ACTION ITEM: Each line of the data must reappear exactly in your answer, with no images included.

DATASET SECTION:
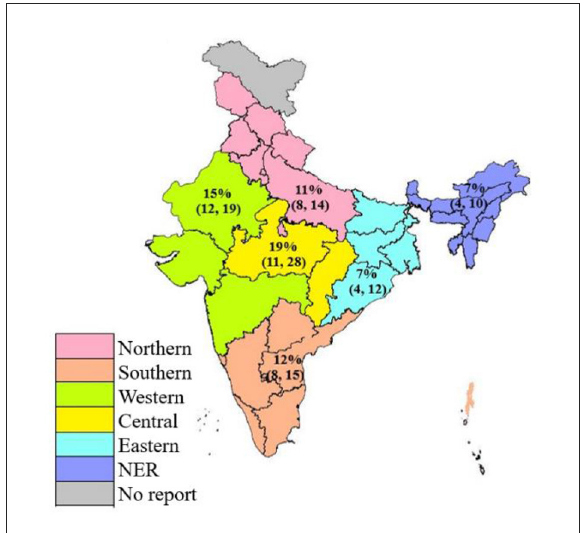
FIGURE3 Map showing the pooled prevalence of Brucellosis in different regions of India.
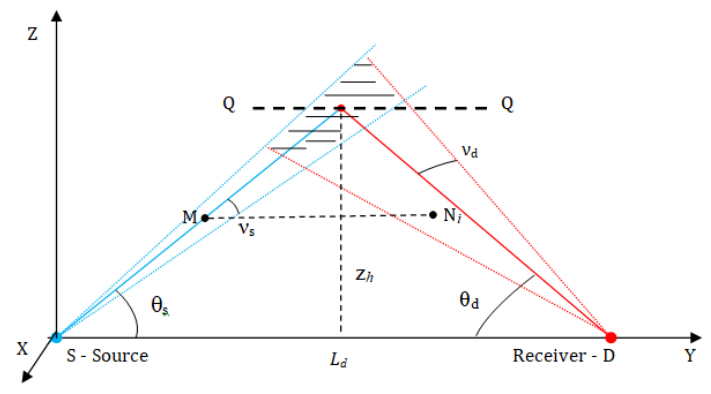
Figure 2. Geometric scheme of channels of bistatic coplanar communication.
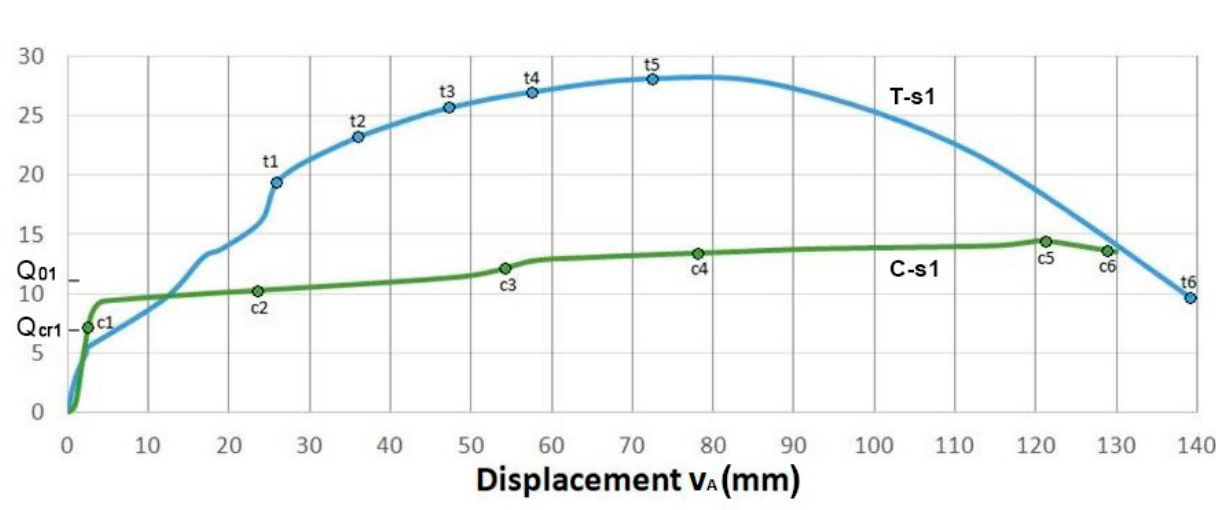
Figure 5. Displacement of the measuring point A in the midspan of beams Series 1 with the proposed truss reinforcement T-s1 and with conventional reinforcement C-s1 .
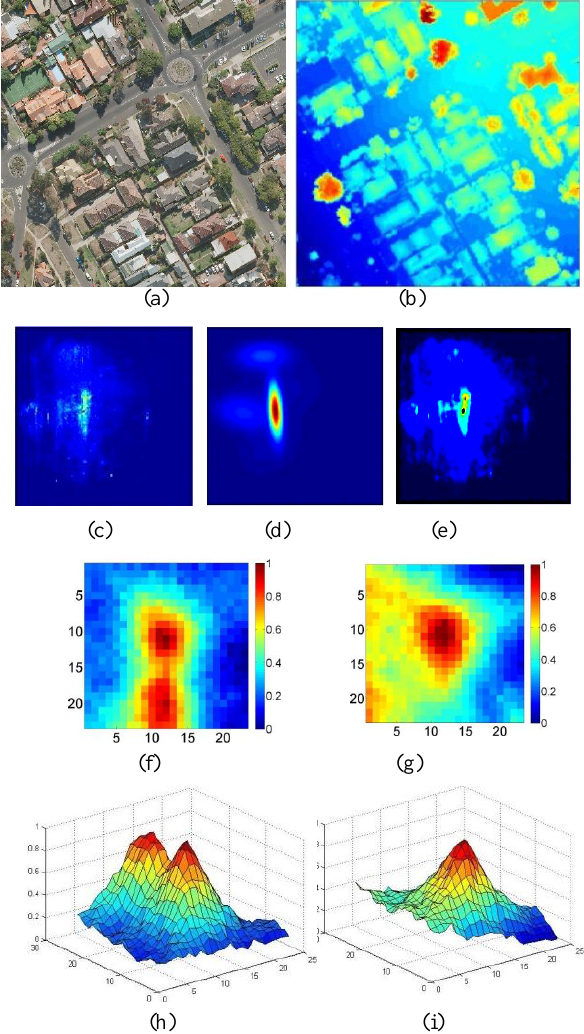
Figure 6. Orthoimage (a), LiDAR DSM image (b), joint distribution (c), GMM weight (d), KDE weight (e), 2D and 3D view of convergence surface of MI(f,h), 2D and 3D view of convergence surface of GWMI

RESPONSE FOR THIS EXERCISE:
FIGURE3 Map showing the pooled prevalence of Brucellosis in different regions of India.
Figure 2. Geometric scheme of channels of bistatic coplanar communication.
Figure 5. Displacement of the measuring point A in the midspan of beams Series 1 with the proposed truss reinforcement T-s1 and with conventional reinforcement C-s1 .
Figure 6. Orthoimage (a), LiDAR DSM image (b), joint distribution (c), GMM weight (d), KDE weight (e), 2D and 3D view of convergence surface of MI(f,h), 2D and 3D view of convergence surface of GWMI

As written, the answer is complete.